U.K. puts troops on standby to help ease fuel supply problems
Some critics in EU blame shortage of truck drivers delivering fuel on Brexit
The British government put dozens of soldiers on standby Monday to help ease fuel supply problems caused by a shortage of truck drivers, a situation that has spurred panic-buying of gasoline across the country.
As unions called for emergency workers to be given priority for fuel supplies, the government said it was placing British army tanker drivers in "a state of readiness in order to be deployed if required to deliver fuel to where it is needed most."
Business Secretary Kwasi Kwarteng said Britain had "strong supplies of fuel."
"However, we are aware of supply-chain issues at fuel station forecourts and are taking steps to ease these as a matter of priority," he said.
Long lines of vehicles have formed at many gas stations around Britain since Friday, causing spillover traffic jams on busy roads.

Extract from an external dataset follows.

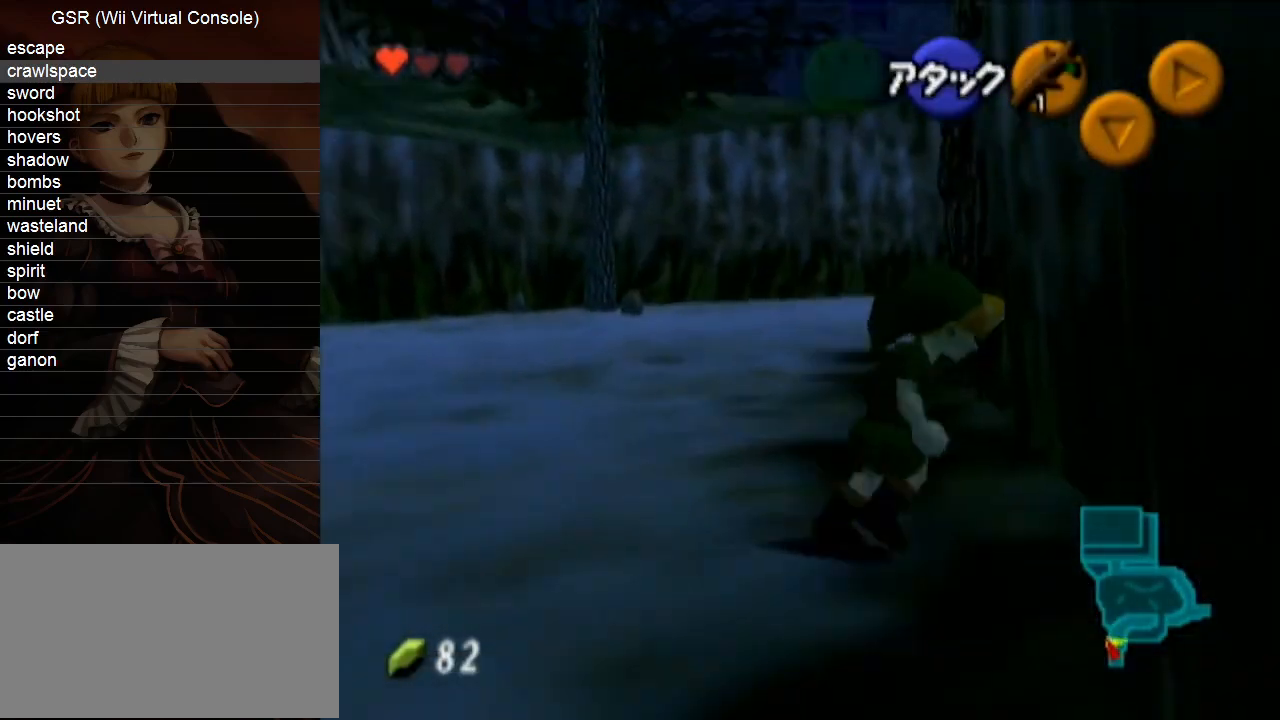
{"buttons": ["L1"], "left_stick": "center", "right_stick": "center", "events": [[133, "L1", "down"], [167, "left_stick", "center"], [283, "left_stick", "left"], [317, "A", "down"], [400, "A", "up"], [450, "left_stick", "center"]]}
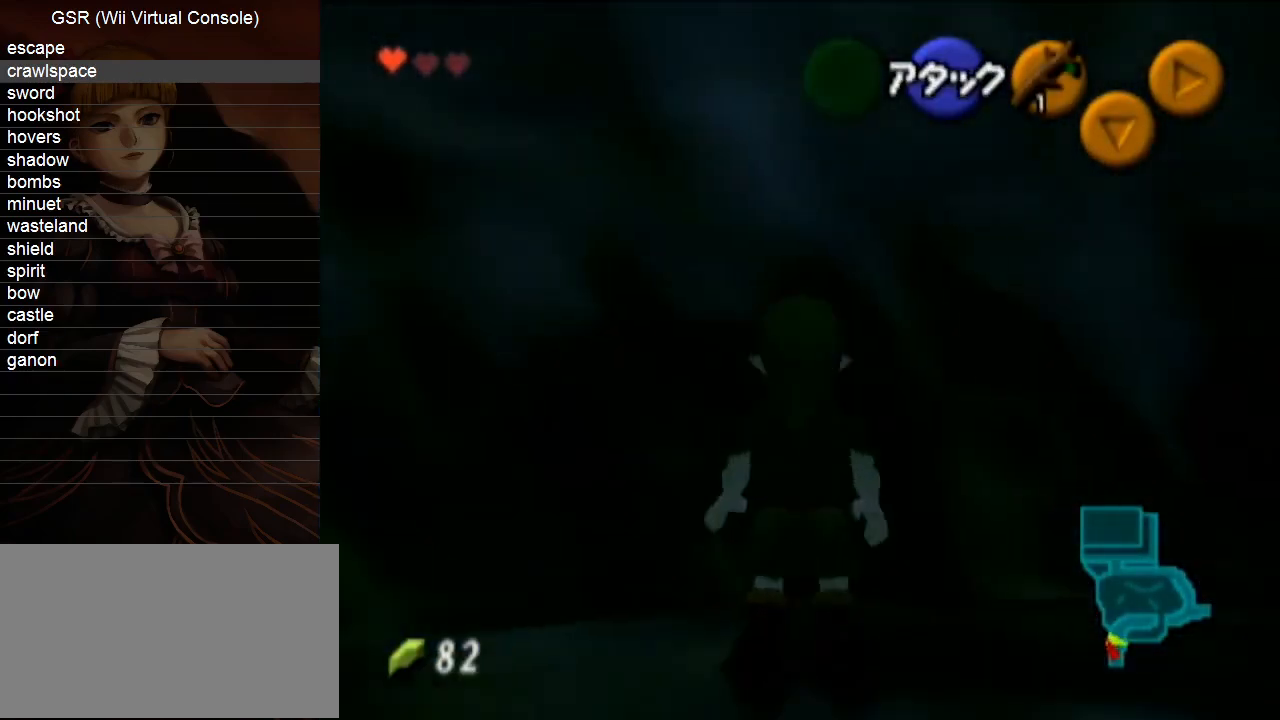
{"buttons": ["Y"], "left_stick": "up", "right_stick": "center", "events": [[183, "left_stick", "left"], [217, "A", "down"], [350, "A", "up"], [417, "L1", "up"], [433, "Y", "down"], [467, "left_stick", "up"]]}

Tempers have frayed as some drivers waited for hours.
WATCH | CBC's Chris Brown reports on gas shortage in London:
The Petrol Retailers Association, which represents almost 5,500 independent outlets, said Sunday that about two-thirds of its members had run out of fuel, as the truck driver shortage set off rounds of gas panic-buying.
The Conservative government insisted that the U.K. had "ample fuel stocks" and blamed the problems on consumer behaviour.
"The only reason we don't have petrol on the forecourts is that people are buying petrol they don't need," said Environment Secretary George Eustice.
Major fuel firms, including BP, Shell and Esso, said in a joint statement that they expected demand for gas to "return to its normal levels in the coming days."
"We would encourage people to buy fuel as they usually would," the statement said.
'Priority access'
But critics urged the government to get fuel flowing so the shortage does not have damaging spillover effects on health care, police operations and other crucial sectors.
Dr. Chaand Nagpaul at the British Medical Association said health-care workers and other essential services staff should be "given priority access to fuel so they can continue their crucial work and guarantee care to patients."
Christina McAnea, general secretary of the Unison trade union, urged the government to use its emergency powers to designate gas stations for key workers.
"Ambulance crews, nurses, care workers, teaching assistants, police staff and other key workers mustn't be left stranded or forced to queue for hours simply to get to a pump," she said.
The haulage industry says the U.K. is short as many as 100,000 truckers, due to a perfect storm of factors, including the coronavirus pandemic, an aging workforce and an exodus of foreign workers following Britain's departure from the European Union last year. Post-Brexit immigration rules mean EU citizens can no longer live and work visa-free in Britain, as they could when the U.K. was a member of the bloc.
Several other countries, including the United States and Germany, are also experiencing a shortage of truck drivers, but the problem has been especially visible in Britain, where it has contributed to empty supermarket shelves and shuttered gas pumps.
Roland McKibbin, an electrician in London, said he has had to cancel jobs because he couldn't get gas.
"No fuel means I can't drive, which means I can't get to jobs with my tools," he said. "So, basically, the panic-buying idiots have lost me income and directly taken food off the table for my wife and five-year-old son, because I can't wire people's houses from home."
In an effort to ease the gas crunch, the government said it was temporarily suspending competition laws so fuel firms can share information and target areas where supplies are running low.
It is also bringing in military driving examiners to help clear a backlog of new truckers awaiting tests, though Eustice said that "we've no plans at the moment to bring in the army to actually do the driving."
"But we always have a civil contingencies section within the army on standby," he added.
And, after weeks of mounting pressure over shortages, the U.K.'s Conservative government announced Saturday that it will issue 5,000 emergency visas to foreign truck drivers to help prevent a Christmas without turkey or toys for many British families.
Brexit blamed for trucker shortage
But that falls far short of the number needed, and critics also said the three-month visas were too short to entice European truck drivers.
Ruby McGregor-Smith, president of the Confederation of British Industry, said the visas were "the equivalent of throwing a thimble of water on a bonfire."
Radu Dinescu, general secretary of the National Union of Road Transporters in Romania, said Romanian drivers — who worked in the U.K. in large numbers before Brexit — now "prefer EU stability." Romania is a member of the EU and Dinescu said its drivers can earn high salaries working in France or Germany.
"The U.K. seems to be experiencing a paradox — British citizens do not want to practise the job of truck driver, while at the same time they do not want other non-U.K. citizens to come to do this job," he told The Associated Press.
Olaf Scholz, leader of Germany's Social Democrats, the party that came first in the country's election on Sunday, also linked Britain's worker shortages to Brexit.
"The free movement of labour is part of the European Union, and we worked very hard to convince the British to not leave the union," he said. "Now they decided different, and I hope they will manage the problems coming from that."